What’s worth mentioning about these entrées is that many a chef might have simply piled the protein on a mound of polenta or pureed spuds and called it a day. But after a meal like that I would have found myself rolling down Erie, knocking out a tony jogger or two as I recovered from my carb coma. Instead, we felt sated, not overfed, and lingered over slow sips of a bracingly strong Turkish coffee.
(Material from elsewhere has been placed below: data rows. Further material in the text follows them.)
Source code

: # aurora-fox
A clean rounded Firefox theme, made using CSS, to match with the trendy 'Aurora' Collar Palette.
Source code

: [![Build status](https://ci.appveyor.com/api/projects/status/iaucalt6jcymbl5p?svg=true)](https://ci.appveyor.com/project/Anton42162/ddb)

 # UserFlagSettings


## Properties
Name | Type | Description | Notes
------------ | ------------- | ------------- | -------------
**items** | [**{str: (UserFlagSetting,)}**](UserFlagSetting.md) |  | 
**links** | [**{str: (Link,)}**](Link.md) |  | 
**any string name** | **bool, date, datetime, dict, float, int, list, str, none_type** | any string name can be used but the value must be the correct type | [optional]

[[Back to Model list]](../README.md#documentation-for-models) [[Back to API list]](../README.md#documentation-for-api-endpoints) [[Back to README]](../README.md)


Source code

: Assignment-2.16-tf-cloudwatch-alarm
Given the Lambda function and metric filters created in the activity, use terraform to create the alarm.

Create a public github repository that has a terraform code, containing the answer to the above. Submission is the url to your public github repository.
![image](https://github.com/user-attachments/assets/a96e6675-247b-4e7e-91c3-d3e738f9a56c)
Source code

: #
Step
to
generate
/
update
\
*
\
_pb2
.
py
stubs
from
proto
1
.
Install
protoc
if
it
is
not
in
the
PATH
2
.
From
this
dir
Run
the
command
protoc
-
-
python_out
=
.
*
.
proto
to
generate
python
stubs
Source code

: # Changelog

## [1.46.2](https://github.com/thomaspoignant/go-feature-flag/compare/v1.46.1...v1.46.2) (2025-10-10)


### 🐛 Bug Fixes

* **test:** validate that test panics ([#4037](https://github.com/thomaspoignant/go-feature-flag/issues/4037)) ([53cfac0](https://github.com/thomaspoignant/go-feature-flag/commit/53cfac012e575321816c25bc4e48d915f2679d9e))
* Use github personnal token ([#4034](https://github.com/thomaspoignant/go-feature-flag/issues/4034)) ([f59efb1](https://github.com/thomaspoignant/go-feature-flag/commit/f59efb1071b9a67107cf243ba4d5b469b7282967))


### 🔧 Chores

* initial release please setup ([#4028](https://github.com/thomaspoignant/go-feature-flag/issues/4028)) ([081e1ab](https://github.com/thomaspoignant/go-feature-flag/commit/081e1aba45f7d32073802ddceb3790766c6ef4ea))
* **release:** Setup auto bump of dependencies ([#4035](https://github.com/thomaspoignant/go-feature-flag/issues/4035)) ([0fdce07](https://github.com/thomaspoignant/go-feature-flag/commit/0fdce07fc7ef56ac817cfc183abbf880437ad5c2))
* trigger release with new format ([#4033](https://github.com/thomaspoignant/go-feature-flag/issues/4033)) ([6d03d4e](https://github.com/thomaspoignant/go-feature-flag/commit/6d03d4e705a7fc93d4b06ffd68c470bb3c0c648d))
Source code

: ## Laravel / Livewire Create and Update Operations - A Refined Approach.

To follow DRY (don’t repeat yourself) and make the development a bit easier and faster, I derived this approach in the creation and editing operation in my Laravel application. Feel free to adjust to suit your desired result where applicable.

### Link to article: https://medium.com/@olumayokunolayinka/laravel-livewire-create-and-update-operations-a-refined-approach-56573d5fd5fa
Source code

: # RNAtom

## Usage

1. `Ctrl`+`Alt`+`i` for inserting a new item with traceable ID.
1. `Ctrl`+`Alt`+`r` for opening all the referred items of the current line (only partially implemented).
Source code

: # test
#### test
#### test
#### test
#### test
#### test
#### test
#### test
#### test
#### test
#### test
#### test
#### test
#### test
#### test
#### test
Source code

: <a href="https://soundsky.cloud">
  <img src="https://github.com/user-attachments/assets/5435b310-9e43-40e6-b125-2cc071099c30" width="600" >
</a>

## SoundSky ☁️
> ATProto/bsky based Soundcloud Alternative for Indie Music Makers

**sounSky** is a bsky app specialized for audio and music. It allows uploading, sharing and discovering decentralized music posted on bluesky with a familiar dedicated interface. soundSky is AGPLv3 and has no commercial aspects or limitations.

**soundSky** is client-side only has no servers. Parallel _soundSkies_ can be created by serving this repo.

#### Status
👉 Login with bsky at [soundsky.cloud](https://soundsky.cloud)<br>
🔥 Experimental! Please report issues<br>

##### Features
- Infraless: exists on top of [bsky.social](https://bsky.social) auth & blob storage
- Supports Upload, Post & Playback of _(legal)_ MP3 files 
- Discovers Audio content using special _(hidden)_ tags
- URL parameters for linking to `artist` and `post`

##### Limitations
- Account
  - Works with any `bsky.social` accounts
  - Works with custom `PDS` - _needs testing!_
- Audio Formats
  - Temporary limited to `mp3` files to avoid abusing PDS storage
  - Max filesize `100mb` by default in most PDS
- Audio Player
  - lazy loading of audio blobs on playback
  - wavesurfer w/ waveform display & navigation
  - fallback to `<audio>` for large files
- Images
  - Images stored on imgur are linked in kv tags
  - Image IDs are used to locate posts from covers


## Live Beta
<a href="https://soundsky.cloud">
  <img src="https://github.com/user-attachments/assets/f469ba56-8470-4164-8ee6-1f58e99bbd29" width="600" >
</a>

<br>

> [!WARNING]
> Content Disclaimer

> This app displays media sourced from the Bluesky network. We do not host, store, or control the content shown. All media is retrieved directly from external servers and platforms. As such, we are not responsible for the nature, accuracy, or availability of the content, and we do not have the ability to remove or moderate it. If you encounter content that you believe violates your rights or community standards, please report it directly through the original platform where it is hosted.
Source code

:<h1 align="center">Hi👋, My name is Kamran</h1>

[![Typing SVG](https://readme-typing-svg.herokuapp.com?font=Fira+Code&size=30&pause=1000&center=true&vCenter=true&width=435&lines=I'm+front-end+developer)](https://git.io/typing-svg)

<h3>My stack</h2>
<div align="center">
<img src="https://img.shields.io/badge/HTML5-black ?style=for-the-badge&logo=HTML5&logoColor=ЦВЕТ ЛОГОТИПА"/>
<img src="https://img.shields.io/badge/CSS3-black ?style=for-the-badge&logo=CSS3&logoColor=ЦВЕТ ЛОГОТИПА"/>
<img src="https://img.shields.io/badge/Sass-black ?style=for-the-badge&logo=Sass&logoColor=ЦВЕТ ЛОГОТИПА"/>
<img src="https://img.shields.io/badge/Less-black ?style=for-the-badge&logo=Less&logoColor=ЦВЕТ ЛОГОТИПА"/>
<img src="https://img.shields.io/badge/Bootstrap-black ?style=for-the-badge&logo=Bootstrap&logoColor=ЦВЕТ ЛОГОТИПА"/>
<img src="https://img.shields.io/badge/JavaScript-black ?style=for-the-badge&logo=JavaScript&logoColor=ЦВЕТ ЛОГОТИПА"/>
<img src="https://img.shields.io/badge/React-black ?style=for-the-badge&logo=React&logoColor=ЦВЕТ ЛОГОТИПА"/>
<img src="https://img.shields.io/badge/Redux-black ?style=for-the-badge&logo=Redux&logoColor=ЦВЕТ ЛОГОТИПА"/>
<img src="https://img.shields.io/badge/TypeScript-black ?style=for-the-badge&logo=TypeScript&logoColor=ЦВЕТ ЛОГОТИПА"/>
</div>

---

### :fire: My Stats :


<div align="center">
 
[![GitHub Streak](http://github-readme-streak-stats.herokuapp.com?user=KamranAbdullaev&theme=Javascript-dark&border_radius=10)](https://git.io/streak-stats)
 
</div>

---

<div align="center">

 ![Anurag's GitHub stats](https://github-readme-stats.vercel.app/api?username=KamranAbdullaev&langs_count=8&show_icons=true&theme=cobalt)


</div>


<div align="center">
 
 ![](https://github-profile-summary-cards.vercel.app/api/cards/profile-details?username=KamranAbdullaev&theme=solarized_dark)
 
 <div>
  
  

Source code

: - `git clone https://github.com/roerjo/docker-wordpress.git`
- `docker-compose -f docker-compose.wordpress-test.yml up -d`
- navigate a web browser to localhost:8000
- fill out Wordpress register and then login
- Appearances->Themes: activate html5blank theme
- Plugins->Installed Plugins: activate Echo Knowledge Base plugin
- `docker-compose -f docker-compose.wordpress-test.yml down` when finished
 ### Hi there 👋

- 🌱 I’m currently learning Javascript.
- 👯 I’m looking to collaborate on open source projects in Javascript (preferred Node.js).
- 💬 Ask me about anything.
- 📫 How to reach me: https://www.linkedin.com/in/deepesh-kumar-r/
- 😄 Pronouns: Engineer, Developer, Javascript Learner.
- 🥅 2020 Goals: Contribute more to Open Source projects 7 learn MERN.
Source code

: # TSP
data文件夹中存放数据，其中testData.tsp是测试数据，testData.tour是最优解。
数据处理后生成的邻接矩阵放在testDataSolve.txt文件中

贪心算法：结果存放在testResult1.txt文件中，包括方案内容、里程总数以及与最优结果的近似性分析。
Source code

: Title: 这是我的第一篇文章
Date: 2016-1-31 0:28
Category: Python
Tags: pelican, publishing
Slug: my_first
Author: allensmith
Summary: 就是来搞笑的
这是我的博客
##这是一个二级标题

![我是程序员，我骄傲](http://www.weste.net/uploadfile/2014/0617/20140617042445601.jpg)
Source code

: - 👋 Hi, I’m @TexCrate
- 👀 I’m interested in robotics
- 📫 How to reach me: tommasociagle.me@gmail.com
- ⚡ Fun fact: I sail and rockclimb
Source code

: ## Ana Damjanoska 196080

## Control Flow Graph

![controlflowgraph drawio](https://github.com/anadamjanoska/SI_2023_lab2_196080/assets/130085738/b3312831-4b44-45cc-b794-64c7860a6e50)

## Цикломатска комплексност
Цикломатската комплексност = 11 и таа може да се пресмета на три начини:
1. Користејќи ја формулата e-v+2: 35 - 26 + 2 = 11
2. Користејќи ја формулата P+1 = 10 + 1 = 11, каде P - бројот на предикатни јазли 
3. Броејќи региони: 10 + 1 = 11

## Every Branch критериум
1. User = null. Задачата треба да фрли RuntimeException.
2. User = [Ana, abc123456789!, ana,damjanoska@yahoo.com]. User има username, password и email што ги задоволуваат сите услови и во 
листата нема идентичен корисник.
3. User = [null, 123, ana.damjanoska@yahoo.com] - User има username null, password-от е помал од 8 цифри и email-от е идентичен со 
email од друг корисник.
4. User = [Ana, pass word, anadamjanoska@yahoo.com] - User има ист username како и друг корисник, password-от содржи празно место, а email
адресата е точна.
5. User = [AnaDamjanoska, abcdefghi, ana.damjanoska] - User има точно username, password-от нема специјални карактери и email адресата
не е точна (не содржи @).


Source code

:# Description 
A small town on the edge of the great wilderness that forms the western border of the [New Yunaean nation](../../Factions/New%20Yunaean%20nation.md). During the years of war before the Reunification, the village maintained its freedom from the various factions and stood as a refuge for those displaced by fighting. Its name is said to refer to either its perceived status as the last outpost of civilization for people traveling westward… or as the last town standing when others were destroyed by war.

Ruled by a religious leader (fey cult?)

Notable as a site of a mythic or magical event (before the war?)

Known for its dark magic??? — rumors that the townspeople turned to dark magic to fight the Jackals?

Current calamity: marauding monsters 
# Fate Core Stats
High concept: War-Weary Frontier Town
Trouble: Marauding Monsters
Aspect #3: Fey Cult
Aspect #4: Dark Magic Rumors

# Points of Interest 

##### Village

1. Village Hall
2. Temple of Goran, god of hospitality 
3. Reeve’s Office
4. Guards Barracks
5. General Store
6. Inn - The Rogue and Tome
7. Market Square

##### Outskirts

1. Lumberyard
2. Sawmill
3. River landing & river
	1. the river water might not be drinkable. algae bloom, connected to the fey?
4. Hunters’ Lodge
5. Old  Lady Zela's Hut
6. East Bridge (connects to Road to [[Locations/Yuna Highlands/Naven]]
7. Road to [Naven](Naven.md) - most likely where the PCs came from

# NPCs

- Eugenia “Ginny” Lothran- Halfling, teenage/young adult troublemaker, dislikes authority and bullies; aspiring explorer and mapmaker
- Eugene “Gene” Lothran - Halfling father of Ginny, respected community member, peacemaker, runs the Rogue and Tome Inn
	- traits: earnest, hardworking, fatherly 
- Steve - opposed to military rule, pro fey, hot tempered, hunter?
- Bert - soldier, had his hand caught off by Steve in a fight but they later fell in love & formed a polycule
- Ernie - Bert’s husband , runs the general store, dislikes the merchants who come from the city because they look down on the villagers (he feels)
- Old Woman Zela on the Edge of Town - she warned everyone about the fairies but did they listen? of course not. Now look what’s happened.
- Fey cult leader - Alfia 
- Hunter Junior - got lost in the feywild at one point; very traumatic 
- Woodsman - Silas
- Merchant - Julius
It’s clear the restaurant is a work in progress. Many elements, like the skillful service and well-conceived menu, are already at full steam ahead, but a few details of execution, mostly from the kitchen, sometimes keep Café Mediterranean stuck in port. It’s frustrating to be stunned by so many memorable bites while other plates are marred by inconsistency. Time will tell if Ozdil and company can hit the flavor heights they’re aiming for.

The dining room
The dining room

Photograph by Jeremy Kramer


Café Mediterranean, 3520 Erie Ave., East Hyde Park, (513) 871-8714, cafe-mediterranean.com
Hours Dinner Tues–Thurs 5–10, Fri & Sat 5–11, Sun noon–9
Prices $6 (hummus) to $34 (lamb chops)
Credit Cards All major
The Takeaway Chef-driven Middle Eastern cuisine that leans heavily on Turkish tradition. Servers are welcoming, poised, and have a deep understanding of the menu and wine list. Opt for the patio if the weather is amenable.